Exact reproductions of all the entries, please, and no pictures.
#### GIVEN RECORDS ####
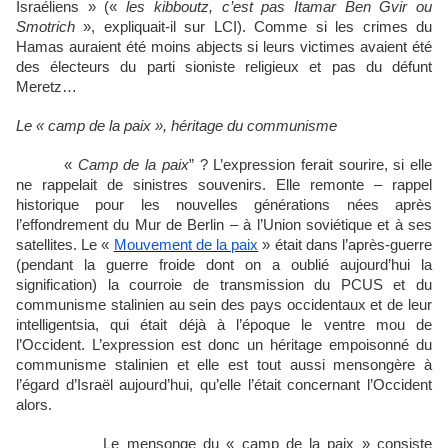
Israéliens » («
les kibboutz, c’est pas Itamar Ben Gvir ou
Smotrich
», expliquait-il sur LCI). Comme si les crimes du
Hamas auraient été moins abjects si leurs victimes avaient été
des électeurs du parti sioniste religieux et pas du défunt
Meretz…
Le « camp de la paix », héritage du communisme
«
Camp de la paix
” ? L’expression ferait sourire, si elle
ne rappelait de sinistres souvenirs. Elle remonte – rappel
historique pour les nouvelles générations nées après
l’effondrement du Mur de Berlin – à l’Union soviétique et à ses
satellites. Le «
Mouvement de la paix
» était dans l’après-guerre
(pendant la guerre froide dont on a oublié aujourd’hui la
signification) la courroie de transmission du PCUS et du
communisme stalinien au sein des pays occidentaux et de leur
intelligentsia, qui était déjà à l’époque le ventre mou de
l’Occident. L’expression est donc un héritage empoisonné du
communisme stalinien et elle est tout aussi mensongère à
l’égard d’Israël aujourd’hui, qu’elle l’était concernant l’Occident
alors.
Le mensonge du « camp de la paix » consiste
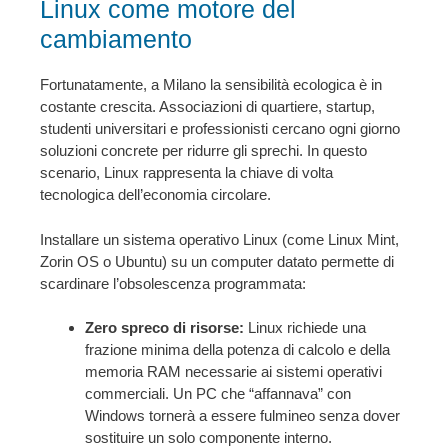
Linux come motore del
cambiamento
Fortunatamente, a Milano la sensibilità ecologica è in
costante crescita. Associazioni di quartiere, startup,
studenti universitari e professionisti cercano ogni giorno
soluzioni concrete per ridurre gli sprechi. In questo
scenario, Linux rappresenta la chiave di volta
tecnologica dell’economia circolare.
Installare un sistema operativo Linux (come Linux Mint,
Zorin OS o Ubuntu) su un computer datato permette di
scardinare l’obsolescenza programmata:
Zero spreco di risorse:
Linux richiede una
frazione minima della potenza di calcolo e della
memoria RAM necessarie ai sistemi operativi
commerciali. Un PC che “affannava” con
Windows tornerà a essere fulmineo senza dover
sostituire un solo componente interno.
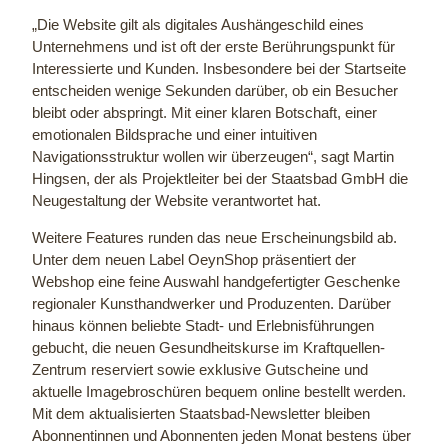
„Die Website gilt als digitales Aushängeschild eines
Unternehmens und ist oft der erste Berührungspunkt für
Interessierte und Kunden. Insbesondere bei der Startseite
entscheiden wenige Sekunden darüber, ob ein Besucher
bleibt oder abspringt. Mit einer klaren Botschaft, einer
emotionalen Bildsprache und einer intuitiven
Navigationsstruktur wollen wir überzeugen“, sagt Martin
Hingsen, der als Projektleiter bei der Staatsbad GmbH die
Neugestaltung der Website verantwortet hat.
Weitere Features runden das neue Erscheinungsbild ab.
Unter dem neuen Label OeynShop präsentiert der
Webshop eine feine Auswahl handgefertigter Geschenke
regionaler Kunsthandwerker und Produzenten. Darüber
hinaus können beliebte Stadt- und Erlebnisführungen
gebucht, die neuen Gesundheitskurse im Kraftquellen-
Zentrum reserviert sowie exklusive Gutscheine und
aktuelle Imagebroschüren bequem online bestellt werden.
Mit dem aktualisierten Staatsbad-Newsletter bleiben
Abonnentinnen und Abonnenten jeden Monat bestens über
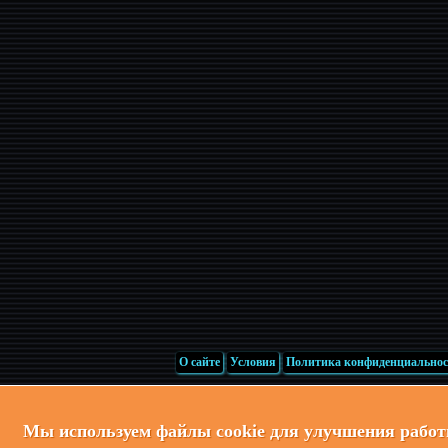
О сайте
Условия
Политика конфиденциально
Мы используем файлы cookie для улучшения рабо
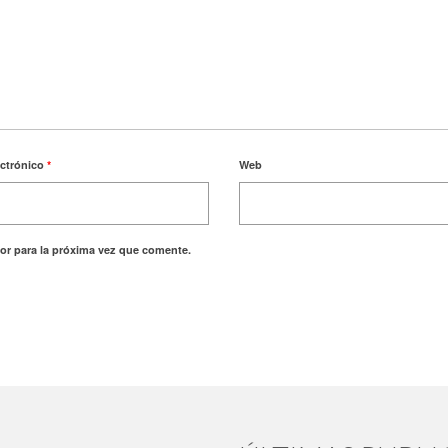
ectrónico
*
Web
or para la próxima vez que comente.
####
-- THE ANSWER --
Israéliens » («
les kibboutz, c’est pas Itamar Ben Gvir ou
Smotrich
», expliquait-il sur LCI). Comme si les crimes du
Hamas auraient été moins abjects si leurs victimes avaient été
des électeurs du parti sioniste religieux et pas du défunt
Meretz…
Le « camp de la paix », héritage du communisme
«
Camp de la paix
” ? L’expression ferait sourire, si elle
ne rappelait de sinistres souvenirs. Elle remonte – rappel
historique pour les nouvelles générations nées après
l’effondrement du Mur de Berlin – à l’Union soviétique et à ses
satellites. Le «
Mouvement de la paix
» était dans l’après-guerre
(pendant la guerre froide dont on a oublié aujourd’hui la
signification) la courroie de transmission du PCUS et du
communisme stalinien au sein des pays occidentaux et de leur
intelligentsia, qui était déjà à l’époque le ventre mou de
l’Occident. L’expression est donc un héritage empoisonné du
communisme stalinien et elle est tout aussi mensongère à
l’égard d’Israël aujourd’hui, qu’elle l’était concernant l’Occident
alors.
Le mensonge du « camp de la paix » consiste
Linux come motore del
cambiamento
Fortunatamente, a Milano la sensibilità ecologica è in
costante crescita. Associazioni di quartiere, startup,
studenti universitari e professionisti cercano ogni giorno
soluzioni concrete per ridurre gli sprechi. In questo
scenario, Linux rappresenta la chiave di volta
tecnologica dell’economia circolare.
Installare un sistema operativo Linux (come Linux Mint,
Zorin OS o Ubuntu) su un computer datato permette di
scardinare l’obsolescenza programmata:
Zero spreco di risorse:
Linux richiede una
frazione minima della potenza di calcolo e della
memoria RAM necessarie ai sistemi operativi
commerciali. Un PC che “affannava” con
Windows tornerà a essere fulmineo senza dover
sostituire un solo componente interno.
„Die Website gilt als digitales Aushängeschild eines
Unternehmens und ist oft der erste Berührungspunkt für
Interessierte und Kunden. Insbesondere bei der Startseite
entscheiden wenige Sekunden darüber, ob ein Besucher
bleibt oder abspringt. Mit einer klaren Botschaft, einer
emotionalen Bildsprache und einer intuitiven
Navigationsstruktur wollen wir überzeugen“, sagt Martin
Hingsen, der als Projektleiter bei der Staatsbad GmbH die
Neugestaltung der Website verantwortet hat.
Weitere Features runden das neue Erscheinungsbild ab.
Unter dem neuen Label OeynShop präsentiert der
Webshop eine feine Auswahl handgefertigter Geschenke
regionaler Kunsthandwerker und Produzenten. Darüber
hinaus können beliebte Stadt- und Erlebnisführungen
gebucht, die neuen Gesundheitskurse im Kraftquellen-
Zentrum reserviert sowie exklusive Gutscheine und
aktuelle Imagebroschüren bequem online bestellt werden.
Mit dem aktualisierten Staatsbad-Newsletter bleiben
Abonnentinnen und Abonnenten jeden Monat bestens über
О сайте
Условия
Политика конфиденциально
Мы используем файлы cookie для улучшения рабо
ectrónico
*
Web
or para la próxima vez que comente.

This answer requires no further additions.